I am working with a microservice that consumes messages from Kafka. It does some processing on the message and then inserts the result in a database. Only then am I acknowledging the message with Kafka.
It is required that I keep data loss to an absolute minimum but recovery rate is quick (avoid reprocessing message because it is expensive).
I realized that if there was to be some kind of failure, like my microservice would crash, my messages would be reprocessed. So I thought to add some kind of 'checkpoint' to my process by writing the state of the transformed message to the file and reading from it after a failure. I thought this would mean that I could move my Kafka commit to an earlier stage, only after writing to the file is successful.
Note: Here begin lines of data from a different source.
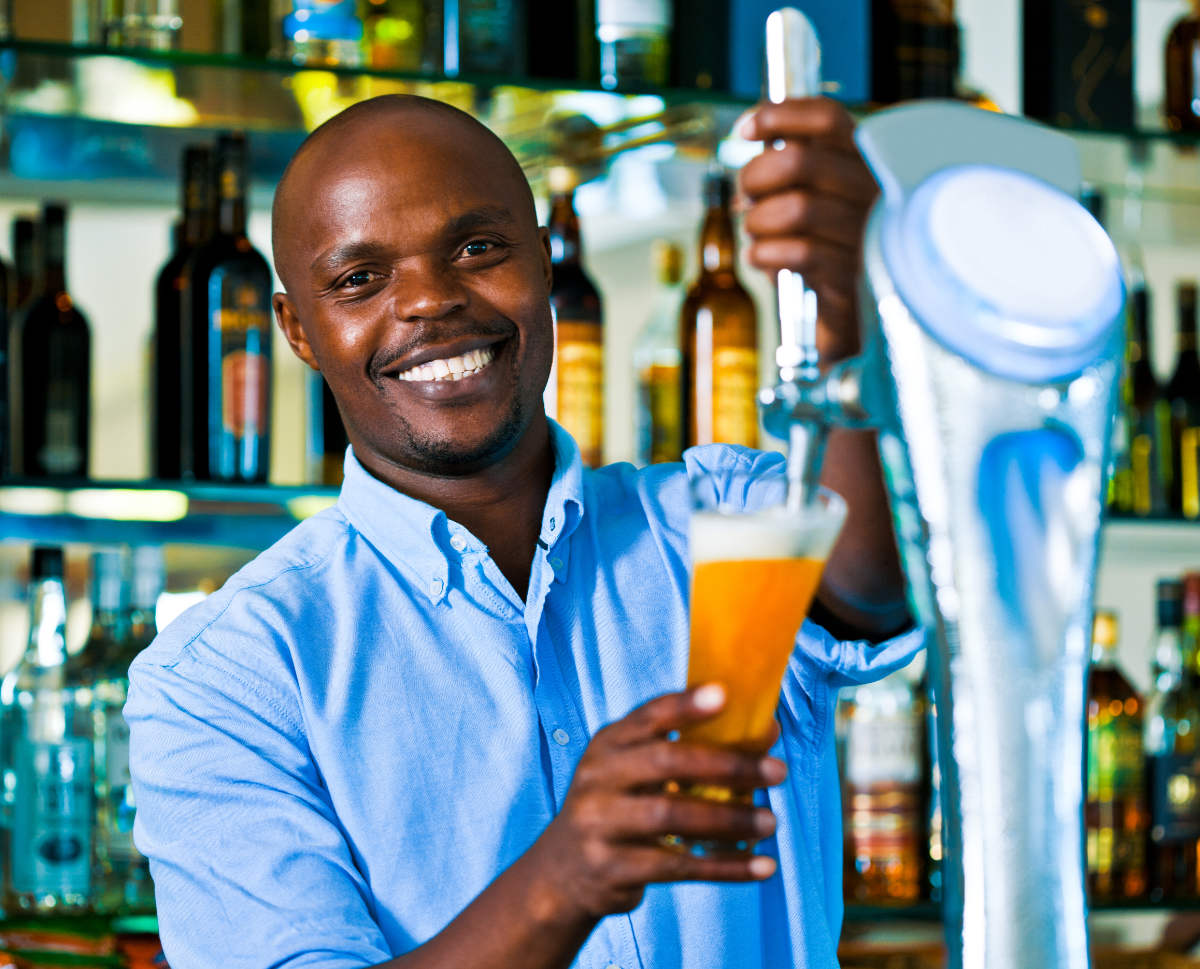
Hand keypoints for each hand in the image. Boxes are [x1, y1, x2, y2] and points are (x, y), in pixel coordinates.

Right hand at [531, 684, 786, 921]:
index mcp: (608, 743)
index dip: (685, 705)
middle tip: (777, 771)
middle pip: (666, 763)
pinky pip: (679, 867)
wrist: (564, 871)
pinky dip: (725, 867)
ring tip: (771, 821)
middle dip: (727, 764)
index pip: (648, 715)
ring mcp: (600, 823)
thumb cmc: (619, 806)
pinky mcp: (613, 868)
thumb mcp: (636, 769)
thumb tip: (768, 728)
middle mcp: (598, 777)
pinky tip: (762, 866)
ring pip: (673, 816)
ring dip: (730, 819)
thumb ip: (690, 748)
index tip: (724, 695)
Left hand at [738, 97, 878, 361]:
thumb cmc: (831, 253)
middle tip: (745, 198)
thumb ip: (793, 168)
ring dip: (759, 222)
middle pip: (800, 160)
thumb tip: (749, 141)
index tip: (744, 130)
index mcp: (867, 165)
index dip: (780, 115)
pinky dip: (766, 254)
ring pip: (796, 208)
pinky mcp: (854, 275)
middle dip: (755, 177)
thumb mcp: (815, 203)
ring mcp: (868, 233)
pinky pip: (798, 252)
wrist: (861, 321)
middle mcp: (874, 192)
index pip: (827, 119)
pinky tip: (761, 258)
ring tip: (757, 235)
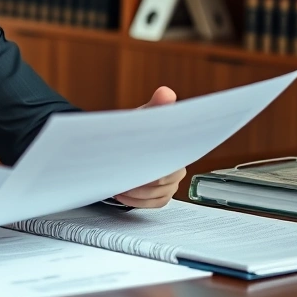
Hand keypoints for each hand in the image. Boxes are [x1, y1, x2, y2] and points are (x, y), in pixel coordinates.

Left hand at [114, 86, 185, 207]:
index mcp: (178, 149)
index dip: (153, 168)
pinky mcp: (162, 195)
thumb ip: (155, 106)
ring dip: (135, 191)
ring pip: (157, 194)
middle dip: (140, 179)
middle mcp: (179, 168)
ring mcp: (171, 183)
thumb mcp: (143, 116)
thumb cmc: (137, 129)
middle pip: (162, 182)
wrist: (126, 142)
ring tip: (117, 183)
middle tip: (119, 174)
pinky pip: (155, 204)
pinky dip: (137, 201)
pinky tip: (121, 193)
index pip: (171, 164)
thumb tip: (166, 93)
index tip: (136, 167)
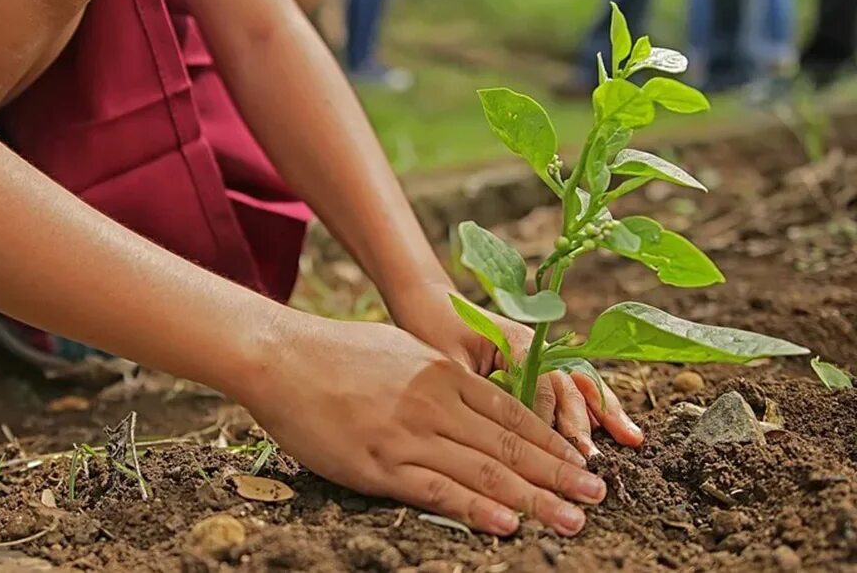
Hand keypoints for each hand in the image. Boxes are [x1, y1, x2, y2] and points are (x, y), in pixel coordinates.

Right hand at [237, 316, 607, 535]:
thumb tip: (471, 394)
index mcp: (443, 374)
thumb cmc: (336, 352)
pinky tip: (507, 524)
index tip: (581, 463)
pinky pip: (436, 490)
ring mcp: (408, 435)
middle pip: (510, 446)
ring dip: (534, 499)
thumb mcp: (401, 350)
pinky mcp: (378, 464)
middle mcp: (435, 403)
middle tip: (596, 496)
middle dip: (558, 474)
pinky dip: (476, 509)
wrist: (280, 357)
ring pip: (484, 472)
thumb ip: (439, 376)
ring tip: (571, 519)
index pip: (512, 414)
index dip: (552, 442)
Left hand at [384, 281, 644, 455]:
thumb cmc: (432, 330)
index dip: (547, 419)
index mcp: (515, 342)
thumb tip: (495, 431)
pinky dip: (595, 405)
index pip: (540, 385)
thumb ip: (475, 390)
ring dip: (604, 412)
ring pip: (580, 384)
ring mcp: (541, 353)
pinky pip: (573, 385)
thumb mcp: (447, 362)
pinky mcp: (539, 363)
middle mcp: (536, 346)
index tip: (552, 451)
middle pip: (567, 385)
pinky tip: (619, 428)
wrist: (429, 301)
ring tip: (631, 439)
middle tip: (591, 459)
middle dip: (581, 423)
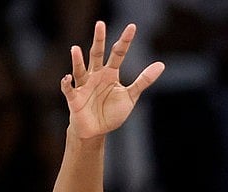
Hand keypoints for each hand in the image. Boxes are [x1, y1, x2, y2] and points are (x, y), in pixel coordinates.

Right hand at [62, 21, 164, 138]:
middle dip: (99, 40)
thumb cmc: (111, 112)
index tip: (132, 27)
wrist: (96, 131)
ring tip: (75, 49)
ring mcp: (84, 85)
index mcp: (110, 73)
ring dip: (77, 60)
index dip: (125, 41)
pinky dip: (66, 83)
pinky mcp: (74, 98)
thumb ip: (143, 80)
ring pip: (80, 69)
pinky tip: (68, 77)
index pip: (118, 53)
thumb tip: (161, 64)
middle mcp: (96, 75)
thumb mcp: (130, 96)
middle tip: (100, 24)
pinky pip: (69, 89)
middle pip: (97, 54)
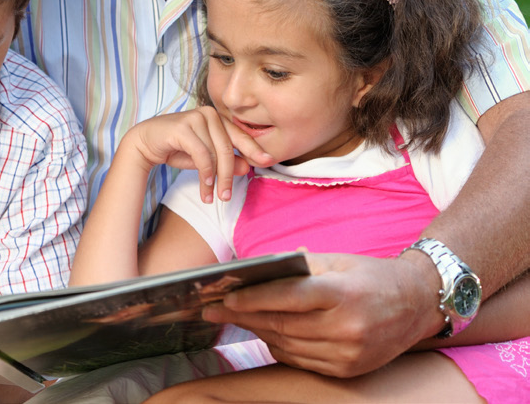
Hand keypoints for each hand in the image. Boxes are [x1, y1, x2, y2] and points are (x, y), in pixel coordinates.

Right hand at [128, 107, 272, 202]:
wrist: (144, 142)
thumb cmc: (175, 147)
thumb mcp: (204, 158)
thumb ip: (225, 160)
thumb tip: (248, 168)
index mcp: (216, 118)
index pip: (240, 136)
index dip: (254, 150)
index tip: (268, 162)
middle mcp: (208, 113)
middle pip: (228, 148)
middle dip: (229, 175)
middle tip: (227, 196)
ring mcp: (195, 117)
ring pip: (215, 153)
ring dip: (215, 179)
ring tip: (212, 196)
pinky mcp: (182, 127)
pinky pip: (201, 154)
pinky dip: (205, 173)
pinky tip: (205, 187)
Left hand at [201, 252, 444, 376]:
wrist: (416, 304)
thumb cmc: (370, 276)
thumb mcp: (336, 261)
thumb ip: (296, 268)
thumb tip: (252, 274)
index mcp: (343, 293)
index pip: (288, 297)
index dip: (253, 298)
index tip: (224, 296)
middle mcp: (347, 327)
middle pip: (282, 323)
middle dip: (242, 316)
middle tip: (214, 309)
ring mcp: (348, 353)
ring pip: (287, 344)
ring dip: (256, 331)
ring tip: (234, 318)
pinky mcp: (347, 370)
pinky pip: (300, 361)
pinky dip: (278, 346)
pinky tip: (265, 332)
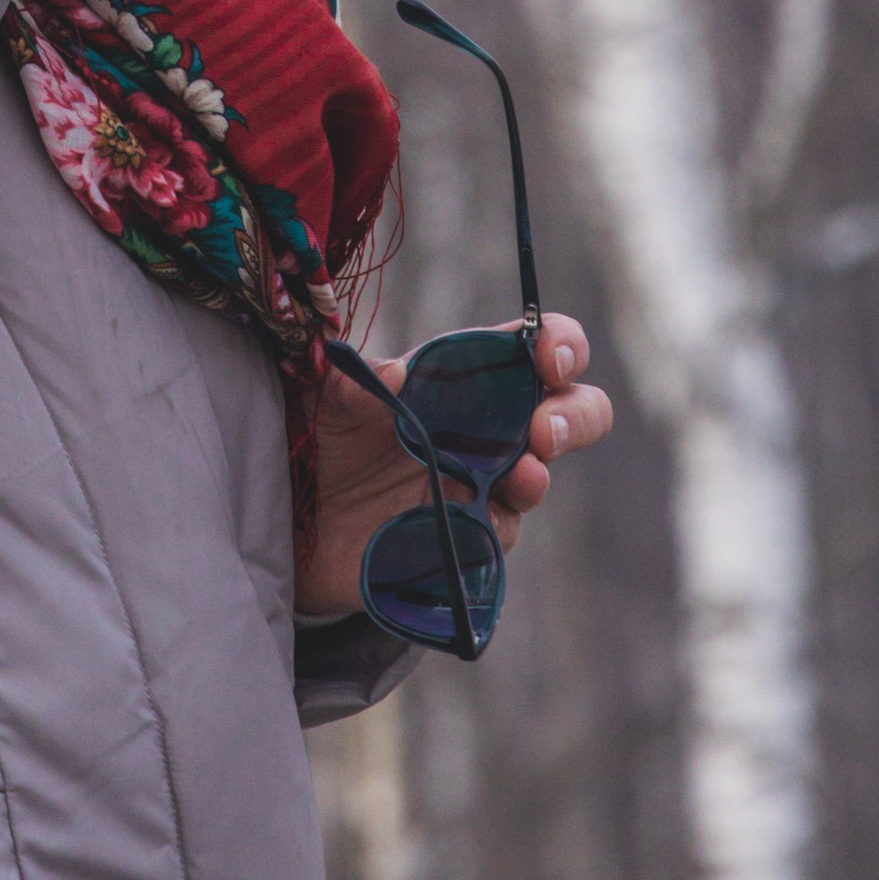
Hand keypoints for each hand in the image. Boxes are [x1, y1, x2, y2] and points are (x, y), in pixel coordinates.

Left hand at [292, 312, 612, 624]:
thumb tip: (398, 370)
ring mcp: (482, 483)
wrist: (304, 518)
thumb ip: (354, 381)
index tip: (548, 358)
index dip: (560, 344)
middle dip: (574, 416)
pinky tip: (481, 520)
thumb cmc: (329, 440)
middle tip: (544, 430)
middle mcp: (485, 427)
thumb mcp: (329, 400)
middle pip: (569, 411)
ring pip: (540, 476)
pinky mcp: (467, 535)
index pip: (533, 346)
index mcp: (463, 375)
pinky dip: (497, 526)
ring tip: (523, 475)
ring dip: (538, 476)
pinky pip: (500, 533)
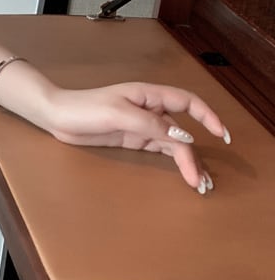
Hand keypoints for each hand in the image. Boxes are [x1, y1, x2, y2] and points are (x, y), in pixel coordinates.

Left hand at [44, 82, 229, 191]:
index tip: (221, 135)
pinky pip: (160, 149)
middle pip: (183, 129)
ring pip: (174, 143)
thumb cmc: (85, 108)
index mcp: (149, 95)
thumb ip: (151, 124)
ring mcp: (142, 125)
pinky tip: (183, 173)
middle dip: (195, 153)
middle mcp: (150, 109)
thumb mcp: (118, 113)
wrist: (57, 117)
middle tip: (202, 179)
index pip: (188, 102)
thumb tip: (184, 135)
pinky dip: (173, 161)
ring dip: (187, 161)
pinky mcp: (134, 138)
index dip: (208, 116)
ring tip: (199, 184)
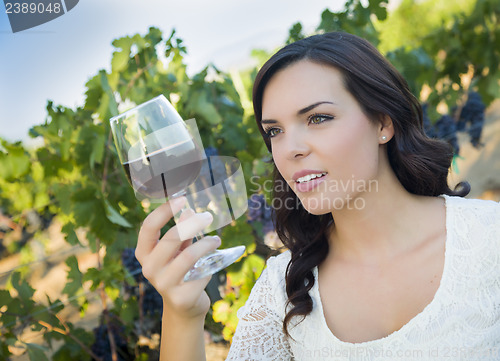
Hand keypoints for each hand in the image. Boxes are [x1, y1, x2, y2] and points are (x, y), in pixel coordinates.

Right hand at [135, 196, 219, 318]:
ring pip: (189, 255)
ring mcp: (163, 285)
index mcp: (144, 253)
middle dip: (193, 223)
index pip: (148, 227)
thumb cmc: (180, 271)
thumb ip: (181, 232)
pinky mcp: (181, 297)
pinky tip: (214, 262)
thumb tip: (190, 210)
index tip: (182, 199)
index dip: (164, 211)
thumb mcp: (177, 250)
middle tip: (208, 216)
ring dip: (206, 243)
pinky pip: (201, 273)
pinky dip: (210, 264)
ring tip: (216, 239)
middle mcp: (149, 268)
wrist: (184, 306)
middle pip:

But then, upon further thinking, I realized that if there was to be a failure on the file system, I might not find my files e.g. using a cloud file service might still have a chance of failure even if the marketed rate is that of >99% availability. I might end up in an inconsistent state where I have data in my Kafka topic (which is unaccessible because the Kafka offset has been committed) but I have lost my file on the file system. This made me realize that I should send the Kafka commit at a later stage.
So now, considering the above two design decisions, it feels like there is a tradeoff between not missing data and minimizing time to recover from failure. Am I being unrealistic in my concerns? Is there some design pattern that I can follow to minimize the tradeoffs? How do I reason about this situation? Here I thought that maybe the Saga pattern is appropriate, but am I overcomplicating things?